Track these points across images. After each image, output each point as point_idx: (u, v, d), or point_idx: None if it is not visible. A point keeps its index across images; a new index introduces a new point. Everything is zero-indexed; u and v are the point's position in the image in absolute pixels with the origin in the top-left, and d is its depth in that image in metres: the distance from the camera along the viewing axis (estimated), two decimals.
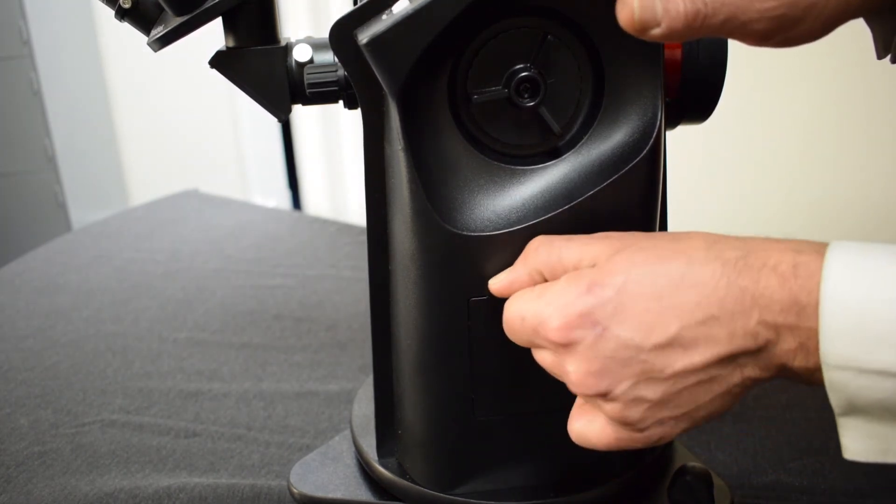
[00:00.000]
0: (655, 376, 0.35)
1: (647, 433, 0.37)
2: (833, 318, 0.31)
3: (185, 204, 1.20)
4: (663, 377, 0.35)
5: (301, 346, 0.76)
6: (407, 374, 0.48)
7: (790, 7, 0.33)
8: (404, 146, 0.40)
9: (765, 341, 0.33)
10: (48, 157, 1.74)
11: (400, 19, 0.37)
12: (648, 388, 0.35)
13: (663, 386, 0.35)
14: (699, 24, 0.34)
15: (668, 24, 0.34)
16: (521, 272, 0.41)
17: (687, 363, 0.34)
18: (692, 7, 0.33)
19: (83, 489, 0.55)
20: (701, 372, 0.34)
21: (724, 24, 0.34)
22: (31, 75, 1.68)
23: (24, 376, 0.71)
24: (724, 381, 0.35)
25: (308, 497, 0.51)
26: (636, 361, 0.35)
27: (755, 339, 0.33)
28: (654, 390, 0.35)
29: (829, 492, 0.53)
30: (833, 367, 0.31)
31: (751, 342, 0.33)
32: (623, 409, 0.36)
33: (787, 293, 0.32)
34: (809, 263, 0.32)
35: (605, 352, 0.35)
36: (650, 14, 0.34)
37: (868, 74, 0.85)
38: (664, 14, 0.34)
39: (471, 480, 0.48)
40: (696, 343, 0.34)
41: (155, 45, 0.45)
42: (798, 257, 0.33)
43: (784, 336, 0.33)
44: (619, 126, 0.41)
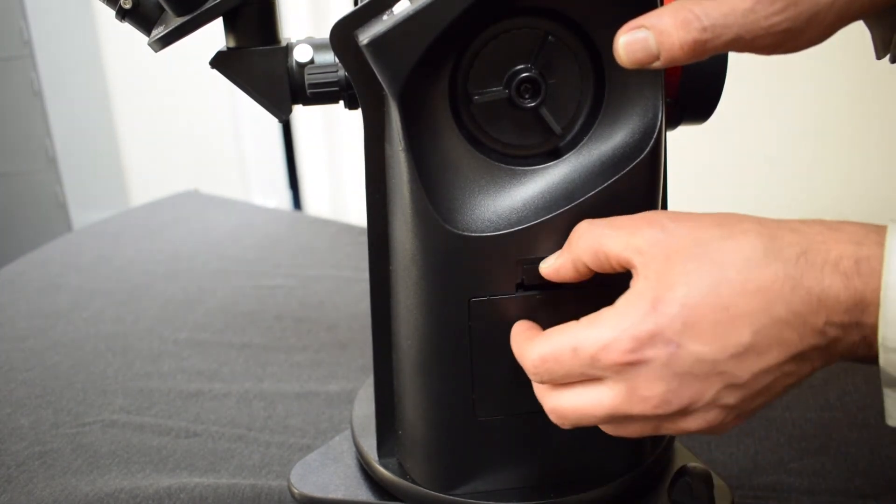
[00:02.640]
0: (735, 383, 0.35)
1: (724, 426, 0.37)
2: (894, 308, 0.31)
3: (185, 204, 1.20)
4: (741, 382, 0.35)
5: (301, 347, 0.76)
6: (407, 375, 0.48)
7: (794, 20, 0.33)
8: (405, 147, 0.40)
9: (832, 339, 0.33)
10: (48, 157, 1.74)
11: (401, 20, 0.37)
12: (729, 395, 0.35)
13: (743, 390, 0.35)
14: (700, 49, 0.34)
15: (667, 56, 0.34)
16: (566, 260, 0.40)
17: (763, 365, 0.34)
18: (689, 37, 0.34)
19: (84, 489, 0.55)
20: (776, 370, 0.34)
21: (729, 44, 0.34)
22: (32, 75, 1.68)
23: (24, 376, 0.71)
24: (797, 375, 0.35)
25: (308, 497, 0.51)
26: (715, 374, 0.34)
27: (824, 337, 0.33)
28: (734, 396, 0.35)
29: (829, 492, 0.53)
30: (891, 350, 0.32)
31: (820, 340, 0.34)
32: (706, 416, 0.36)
33: (851, 293, 0.32)
34: (871, 259, 0.32)
35: (682, 368, 0.34)
36: (642, 54, 0.35)
37: (869, 74, 0.85)
38: (660, 48, 0.34)
39: (471, 481, 0.48)
40: (770, 346, 0.34)
41: (156, 46, 0.45)
42: (859, 251, 0.33)
43: (849, 332, 0.33)
44: (620, 126, 0.42)
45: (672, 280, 0.35)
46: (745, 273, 0.34)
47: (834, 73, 0.89)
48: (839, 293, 0.33)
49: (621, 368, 0.35)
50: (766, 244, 0.34)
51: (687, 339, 0.34)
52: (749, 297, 0.34)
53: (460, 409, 0.47)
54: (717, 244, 0.35)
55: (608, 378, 0.36)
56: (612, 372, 0.36)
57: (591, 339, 0.36)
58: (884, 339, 0.32)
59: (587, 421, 0.38)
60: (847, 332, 0.33)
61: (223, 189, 1.36)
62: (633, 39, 0.35)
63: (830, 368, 0.67)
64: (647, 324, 0.34)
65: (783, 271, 0.33)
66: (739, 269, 0.34)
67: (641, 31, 0.35)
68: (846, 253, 0.33)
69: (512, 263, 0.42)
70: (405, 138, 0.40)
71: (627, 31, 0.35)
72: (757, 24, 0.33)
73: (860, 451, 0.57)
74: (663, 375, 0.35)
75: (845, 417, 0.61)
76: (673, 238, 0.36)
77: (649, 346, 0.34)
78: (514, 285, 0.43)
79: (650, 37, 0.34)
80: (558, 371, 0.37)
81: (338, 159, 1.51)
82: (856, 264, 0.32)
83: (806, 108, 0.92)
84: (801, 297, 0.33)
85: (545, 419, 0.47)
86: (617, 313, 0.36)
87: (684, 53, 0.34)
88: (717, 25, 0.33)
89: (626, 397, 0.36)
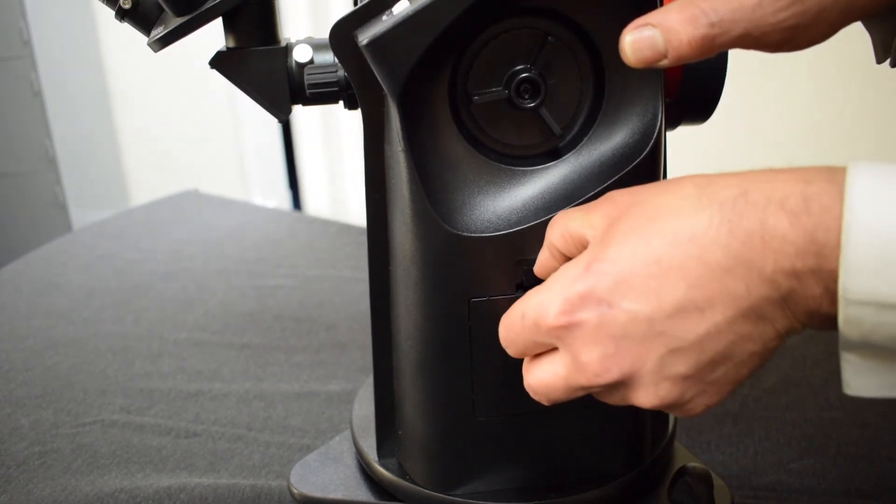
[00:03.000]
0: (680, 346, 0.32)
1: (692, 405, 0.34)
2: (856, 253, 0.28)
3: (185, 204, 1.20)
4: (688, 345, 0.32)
5: (301, 347, 0.76)
6: (407, 375, 0.48)
7: (801, 17, 0.33)
8: (404, 147, 0.40)
9: (787, 290, 0.30)
10: (48, 158, 1.74)
11: (400, 20, 0.37)
12: (678, 362, 0.32)
13: (692, 355, 0.32)
14: (708, 45, 0.33)
15: (675, 54, 0.34)
16: (545, 253, 0.39)
17: (709, 325, 0.31)
18: (697, 33, 0.33)
19: (83, 489, 0.55)
20: (728, 331, 0.31)
21: (737, 40, 0.33)
22: (32, 75, 1.68)
23: (24, 376, 0.71)
24: (758, 338, 0.32)
25: (308, 497, 0.51)
26: (654, 335, 0.32)
27: (776, 287, 0.30)
28: (684, 363, 0.32)
29: (829, 492, 0.53)
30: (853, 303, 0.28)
31: (772, 291, 0.30)
32: (657, 389, 0.33)
33: (801, 233, 0.29)
34: (822, 195, 0.29)
35: (616, 329, 0.32)
36: (649, 52, 0.34)
37: (870, 75, 0.85)
38: (667, 45, 0.34)
39: (471, 481, 0.48)
40: (712, 302, 0.31)
41: (155, 46, 0.45)
42: (808, 188, 0.29)
43: (807, 282, 0.30)
44: (620, 127, 0.42)
45: (609, 240, 0.34)
46: (677, 221, 0.32)
47: (835, 74, 0.89)
48: (786, 233, 0.29)
49: (560, 332, 0.34)
50: (699, 191, 0.32)
51: (618, 298, 0.32)
52: (681, 246, 0.31)
53: (460, 409, 0.47)
54: (652, 201, 0.33)
55: (559, 346, 0.35)
56: (554, 338, 0.34)
57: (532, 304, 0.35)
58: (845, 290, 0.28)
59: (556, 394, 0.36)
60: (804, 283, 0.30)
61: (223, 189, 1.36)
62: (640, 38, 0.34)
63: (830, 368, 0.67)
64: (579, 285, 0.33)
65: (719, 214, 0.31)
66: (671, 218, 0.32)
67: (648, 29, 0.34)
68: (793, 191, 0.30)
69: (511, 264, 0.42)
70: (405, 139, 0.40)
71: (633, 30, 0.34)
72: (765, 20, 0.33)
73: (860, 451, 0.57)
74: (597, 338, 0.33)
75: (845, 417, 0.61)
76: (617, 206, 0.35)
77: (581, 307, 0.33)
78: (514, 286, 0.43)
79: (657, 34, 0.34)
80: (517, 340, 0.37)
81: (338, 159, 1.51)
82: (804, 202, 0.29)
83: (806, 109, 0.92)
84: (741, 239, 0.30)
85: (545, 419, 0.47)
86: (555, 277, 0.35)
87: (693, 50, 0.33)
88: (725, 21, 0.32)
89: (571, 365, 0.34)
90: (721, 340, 0.32)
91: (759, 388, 0.65)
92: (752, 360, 0.32)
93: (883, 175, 0.28)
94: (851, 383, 0.32)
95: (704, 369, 0.32)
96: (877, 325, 0.29)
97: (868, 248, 0.28)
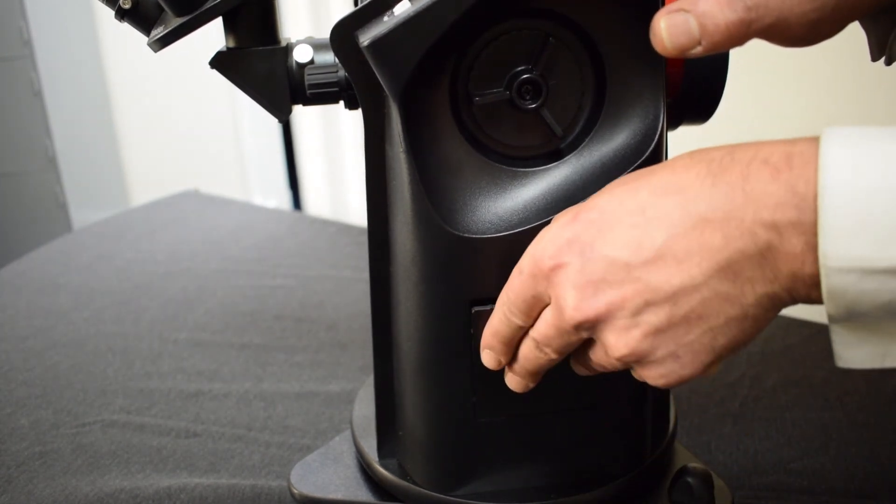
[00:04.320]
0: (654, 297, 0.32)
1: (664, 368, 0.34)
2: (834, 214, 0.27)
3: (185, 204, 1.20)
4: (663, 296, 0.32)
5: (301, 347, 0.76)
6: (408, 376, 0.48)
7: (821, 11, 0.33)
8: (406, 148, 0.40)
9: (765, 243, 0.29)
10: (48, 157, 1.74)
11: (402, 21, 0.37)
12: (650, 311, 0.32)
13: (665, 307, 0.32)
14: (744, 31, 0.33)
15: (709, 40, 0.33)
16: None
17: (685, 277, 0.31)
18: (734, 17, 0.32)
19: (84, 489, 0.55)
20: (703, 287, 0.31)
21: (768, 28, 0.33)
22: (32, 75, 1.68)
23: (24, 376, 0.71)
24: (735, 300, 0.31)
25: (308, 497, 0.51)
26: (629, 280, 0.32)
27: (754, 239, 0.30)
28: (656, 314, 0.32)
29: (829, 492, 0.53)
30: (835, 271, 0.28)
31: (749, 243, 0.30)
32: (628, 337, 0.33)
33: (782, 184, 0.29)
34: (805, 152, 0.29)
35: (595, 273, 0.33)
36: (684, 38, 0.33)
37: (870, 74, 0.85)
38: (702, 31, 0.33)
39: (472, 482, 0.48)
40: (690, 253, 0.31)
41: (155, 46, 0.45)
42: (791, 147, 0.29)
43: (787, 235, 0.29)
44: (621, 128, 0.41)
45: (601, 192, 0.35)
46: (668, 176, 0.32)
47: (835, 73, 0.89)
48: (766, 185, 0.29)
49: (548, 275, 0.35)
50: (692, 153, 0.33)
51: (601, 243, 0.33)
52: (667, 197, 0.32)
53: (461, 409, 0.47)
54: (650, 167, 0.35)
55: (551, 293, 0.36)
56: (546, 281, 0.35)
57: (526, 259, 0.36)
58: (825, 257, 0.28)
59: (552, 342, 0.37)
60: (784, 236, 0.29)
61: (223, 189, 1.36)
62: (675, 22, 0.33)
63: (830, 368, 0.67)
64: (566, 231, 0.34)
65: (706, 170, 0.31)
66: (663, 174, 0.33)
67: (681, 14, 0.33)
68: (777, 149, 0.30)
69: (513, 265, 0.42)
70: (406, 139, 0.40)
71: (666, 14, 0.34)
72: (792, 11, 0.33)
73: (860, 451, 0.57)
74: (578, 281, 0.34)
75: (845, 417, 0.61)
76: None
77: (566, 251, 0.34)
78: None
79: (691, 19, 0.33)
80: (518, 300, 0.37)
81: (338, 159, 1.51)
82: (787, 158, 0.29)
83: (808, 108, 0.92)
84: (723, 191, 0.30)
85: (546, 420, 0.47)
86: (547, 227, 0.37)
87: (730, 35, 0.33)
88: (760, 6, 0.32)
89: (556, 308, 0.35)
90: (696, 295, 0.31)
91: (759, 388, 0.65)
92: (730, 326, 0.32)
93: (858, 137, 0.28)
94: (842, 355, 0.31)
95: (678, 325, 0.32)
96: (861, 294, 0.28)
97: (845, 210, 0.27)
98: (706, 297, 0.31)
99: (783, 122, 0.94)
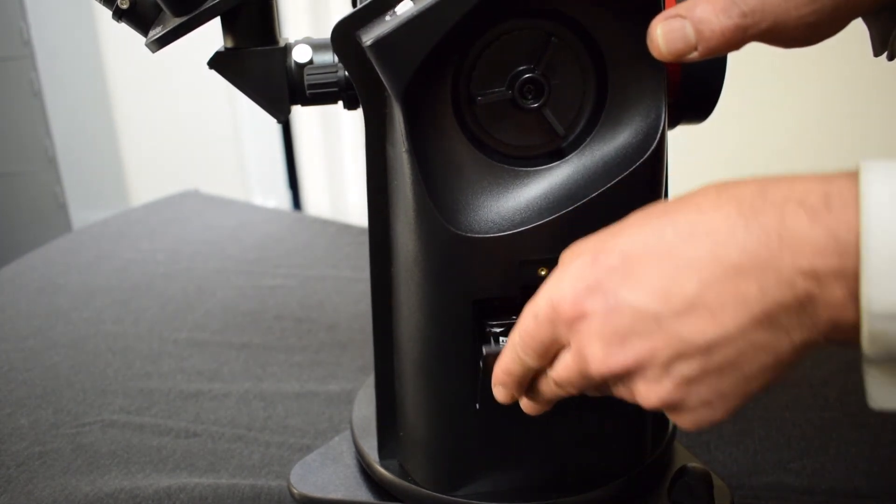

▸ **Your assignment**
The lines above from the one with "52: (749, 297, 0.34)" through the one with "79: (650, 37, 0.34)" are to be duplicated exactly, ends included, with nothing added.

▸ **Exercise solution**
52: (749, 297, 0.34)
53: (460, 409, 0.47)
54: (717, 244, 0.35)
55: (608, 378, 0.36)
56: (612, 372, 0.36)
57: (591, 339, 0.36)
58: (884, 339, 0.32)
59: (587, 421, 0.38)
60: (847, 332, 0.33)
61: (223, 189, 1.36)
62: (633, 39, 0.35)
63: (830, 368, 0.67)
64: (647, 324, 0.34)
65: (783, 271, 0.33)
66: (739, 269, 0.34)
67: (641, 31, 0.35)
68: (846, 253, 0.33)
69: (512, 263, 0.42)
70: (405, 138, 0.40)
71: (627, 31, 0.35)
72: (757, 24, 0.33)
73: (860, 451, 0.57)
74: (663, 375, 0.35)
75: (845, 417, 0.61)
76: (673, 238, 0.36)
77: (649, 346, 0.34)
78: (514, 285, 0.43)
79: (650, 37, 0.34)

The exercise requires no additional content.